Dans la partie consacrée à ‘K-12’ (2019) se déroulent certains des meilleurs numéros du Trilogy Tour, comme celui dans lequel Mélanie chante sur une balançoire en mouvement, se balançant de haut en bas, puis attachée avec ses mains. comme s’il s’agissait d’une marionnette, issue d’une maison de marionnettes projetée en 3D, puis attachée à un lit d’hôpital. L’intention de représenter une adolescence perturbée est pour le moins évidente, mais si Mélanie était subtile, elle ne se produirait pas au Palau Sant Jordi.

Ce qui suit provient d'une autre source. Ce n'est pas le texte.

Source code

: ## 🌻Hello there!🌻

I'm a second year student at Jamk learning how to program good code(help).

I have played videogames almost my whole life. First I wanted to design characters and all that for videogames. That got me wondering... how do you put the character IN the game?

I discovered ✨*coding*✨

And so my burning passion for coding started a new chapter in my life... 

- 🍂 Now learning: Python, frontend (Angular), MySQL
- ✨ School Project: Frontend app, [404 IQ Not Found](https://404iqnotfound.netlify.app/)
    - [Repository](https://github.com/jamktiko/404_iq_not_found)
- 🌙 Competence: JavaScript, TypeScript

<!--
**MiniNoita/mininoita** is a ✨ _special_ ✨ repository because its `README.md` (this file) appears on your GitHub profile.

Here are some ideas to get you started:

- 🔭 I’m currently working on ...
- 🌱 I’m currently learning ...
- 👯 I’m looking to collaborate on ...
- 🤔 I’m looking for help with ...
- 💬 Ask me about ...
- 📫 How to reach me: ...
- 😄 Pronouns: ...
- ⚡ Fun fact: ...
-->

Curieusement, « K-12 » est la section de la série avec les chansons les plus faibles, mais avec les numéros les plus divertissants. Les symboles de l’école sont très intéressants et sont un régal pour les yeux. Sur les écrans, Martinez diffuse furtivement sa protestation en faveur de la liberté de la Palestine, en utilisant des images d’animaux empaillés et de poupées arborant les slogans de « Palestine libre » et de « fin de la colonisation ». Du coup, le discours traumatique de Mélanie se politise, comme cela arrive aussi à l’adolescence ou pour certains, un peu plus tard.

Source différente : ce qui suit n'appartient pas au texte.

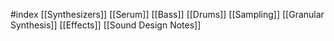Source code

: #index 
[[Synthesizers]]
[[Serum]]
[[Bass]]
[[Drums]]
[[Sampling]]
[[Granular Synthesis]]
[[Effects]]
[[Sound Design Notes]]



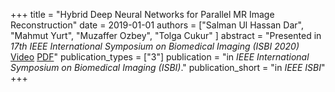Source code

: +++
title = "Hybrid Deep Neural Networks for Parallel MR Image Reconstruction"
date = 2019-01-01
authors = ["Salman Ul Hassan Dar", "Mahmut Yurt", "Muzaffer Ozbey", "Tolga Cukur" ]
abstract = "Presented in *17th IEEE International Symposium on Biomedical Imaging (ISBI 2020)*
            [Video](https://www.google.com)
            [PDF](https://www.google.com)"
publication_types = ["3"]
publication = "in *IEEE International Symposium on Biomedical Imaging (ISBI)*."
publication_short = "in *IEEE ISBI*"
+++

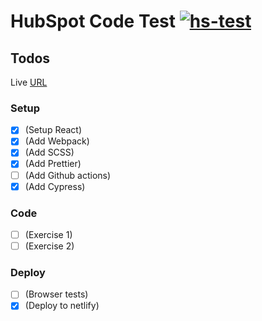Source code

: # HubSpot Code Test [![hs-test](https://github.com/mrndhlovu/hs-code-test/actions/workflows/hs-test.yml/badge.svg)](https://github.com/mrndhlovu/hs-code-test/actions/workflows/hs-test.yml)

## Todos

Live [URL](https://6154196ed2b5f6bf8fae74ec--hs-test.netlify.app/)


### Setup

- [x] (Setup React)
- [x] (Add Webpack)
- [x] (Add SCSS)
- [x] (Add Prettier)
- [ ] (Add Github actions)
- [x] (Add Cypress)

### Code

- [ ] (Exercise 1)
- [ ] (Exercise 2)

### Deploy

- [ ] (Browser tests)
- [x] (Deploy to netlify)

Mélanie meurt à la fin de ce deuxième set, poignardée par un poignard en forme de cœur, et cet événement ouvre la voie au troisième et dernier segment du Trilogy Tour, dédié à son dernier album, ‘PORTALS’. Le paysage d’un cimetière la nuit nous accueille dans ce monde de fantaisie et de ténèbres imaginé par Mélanie, qui réapparaît sur scène habillée en personnage de « PORTALS », coiffée d’un masque à quatre yeux. Ici, le dévouement maximum et absolu au projet et, surtout, au développement d’un univers visuel soigné, devient évident. Les danseurs se déguisent en mouches et une limace géante sert de siège à Mélanie pour interpréter la ballade plus légère « Light Shower ». Dans « Tunnel Vision », les ballons ne sont plus des bougies mais des champignons. Sur scène, une fumée blanche qui ressemble à du brouillard envahit l’environnement. Les projections montrent des araignées et autres insectes. Je ne sais pas pourquoi Tim Burton n’a pas encore dirigé cet artiste.

Ainhoa ​​​​Laucirica

Le numétal de ‘DEATH’ ouvre une setlist qui utilise les codes attendus du grunge et du pop-metal pour rendre plus évidente la composante sombre du nouvel album. Dans « Light Shower », telle une épouse cadavre, Martinez ramasse un bouquet et lance des fleurs au public. Dans « Spider Web », elle se transforme en papillon avec des ailes attachées à son dos. Et quand ‘Nymphology’ arrive, vous êtes tellement amusé que lorsque Mélanie parle pour présenter son groupe, vous réalisez que c’est la première fois de tout le concert qu’elle s’adresse directement au public. Mélanie ne s’adressera directement à ses fans qu’une seule fois, à la fin du spectacle, pour demander au public de crier « Palestine libre » pendant que deux de ses danseurs tiennent le drapeau palestinien derrière elle pour qu’il soit clairement visible. .

Lors du spectacle de Mélanie Martinez, le concept d’« artiste de niche » émerge dans ma tête. Un artiste qui compte 13 millions d’auditeurs sur Spotify peut-il être « de niche » ? La réponse est oui car le public de Martinez n’est pas celui des autres pop stars, mais il est plutôt très spécifique, et son répertoire ne semble pas aussi transversal que celui d’autres artistes. Bien que leurs albums soient bons, surtout le premier et le dernier, ils ne semblent pas contenir de classiques convaincants que tout le monde connaît. Les chansons de Martinez semblent plutôt être un élément supplémentaire de son univers audiovisuel, des véhicules pour raconter des histoires complétées par des costumes, des décors ou même des films. Et, dans le cas du Trilogy Tour, avec un spectacle dans lequel tout se passe, tout le temps, sans s’arrêter, et qui sait encore garder le meilleur pour la fin, avec les éclairs de ‘EVIL’. Peut-être sa meilleure chanson.